La resurrección es una promesa que abre el corazón, una palabra que no habla del mañana sino que ilumina el hoy. El Evangelio del día del 22 de noviembre nos conduce al diálogo más sorprendente: aquel en el que Jesús revela el verdadero rostro de la vida.
El Evangelio del día del 22 de noviembre comienza con una pregunta que no revela nada, pero prepara el terreno para una revelación inesperada. Los saduceos buscan un pretexto, un detalle para poner a prueba a Jesús. Hablan de ley, de matrimonios, de una historia llena de rigidez. Pero Jesús escucha y luego abre una puerta nueva: la de la resurrección, la vida que no puede encerrarse en razonamientos humanos.
Lc 20,27-40
En aquel tiempo, se acercaron a Jesús algunos saduceos —los cuales dicen que no hay resurrección— y le plantearon esta pregunta: «Maestro, Moisés nos ha prescrito: “Si muere el hermano de alguien que tiene esposa pero no hijos, su hermano debe tomar a la mujer y dar descendencia a su hermano”. Había pues siete hermanos: el primero, después de tomar esposa, murió sin hijos. Entonces la tomó el segundo y luego el tercero, y así los siete murieron sin dejar hijos. Por último murió también la mujer. En la resurrección, ¿de cuál de ellos será esposa la mujer? Pues los siete la tuvieron por esposa».
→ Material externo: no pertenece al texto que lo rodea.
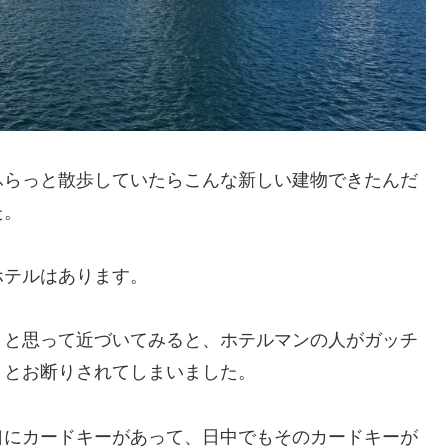
ふらっと散歩していたらこんな新しい建物できたんだ
た。
ホテルはあります。
？と思って近づいてみると、ホテルマンの人がガッチ
、とお断りされてしまいました。
口にカードキーがあって、日中でもそのカードキーが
Jesús les respondió: «Los hijos de este mundo toman esposa y toman marido; pero los que son juzgados dignos de la vida futura y de la resurrección de entre los muertos, no toman ni esposa ni marido: de hecho, no pueden ya morir, porque son como los ángeles y, puesto que son hijos de la resurrección, son hijos de Dios. Que los muertos resucitan, lo ha indicado también Moisés a propósito de la zarza, cuando dice: “El Señor es el Dios de Abraham, Dios de Isaac y Dios de Jacob”. Dios no es Dios de muertos, sino de vivos; porque todos viven para Él».
Entonces algunos escribas dijeron: «Maestro, has hablado bien». Y ya no se atrevían a hacerle más preguntas.
Los saduceos no creen en la resurrección. Por eso construyen una historia complicada, casi provocadora: siete hermanos, una sola mujer, ningún hijo.
Su pregunta no nace de la fe, sino del miedo a perder el control. Quieren atrapar a Jesús demostrando que la resurrección es imposible.
Pero la vida de Dios no se atrapa. No se mide. No se controla.
La respuesta de Jesús es pura luz:
En la vida futura no se toma esposa ni esposo, porque se es “como los ángeles”.
No es una manera de disminuir el amor humano, sino de decir que la resurrección es un horizonte distinto: es plenitud, libertad, comunión sin posesión.
La vida eterna no es una copia de la vida terrena. Es su cumplimiento, su rostro más verdadero.
Jesús no se detiene en la lógica: va al corazón. Recuerda el episodio de la zarza ardiente, cuando Dios dice a Moisés: “Yo soy el Dios de Abraham, de Isaac y de Jacob”. Si Dios es su Dios, significa que viven todavía. El punto decisivo del Evangelio del día del 22 de noviembre es este:
Dios no es Dios de muertos, sino de vivos.
Delante de Él, nadie está perdido. Ninguna vida es cancelada. Cada historia está custodiada para siempre.
Los escribas reconocen la verdad de Jesús: “Has hablado bien”.
Y no hacen más preguntas. No por miedo, sino porque la respuesta de Cristo no deja espacios vacíos: lo llena todo, lo ilumina todo, lo supera todo.
Cuando la resurrección entra en la vida, las preguntas no desaparecen, pero cambian de tono: se vuelven espera, apertura, esperanza.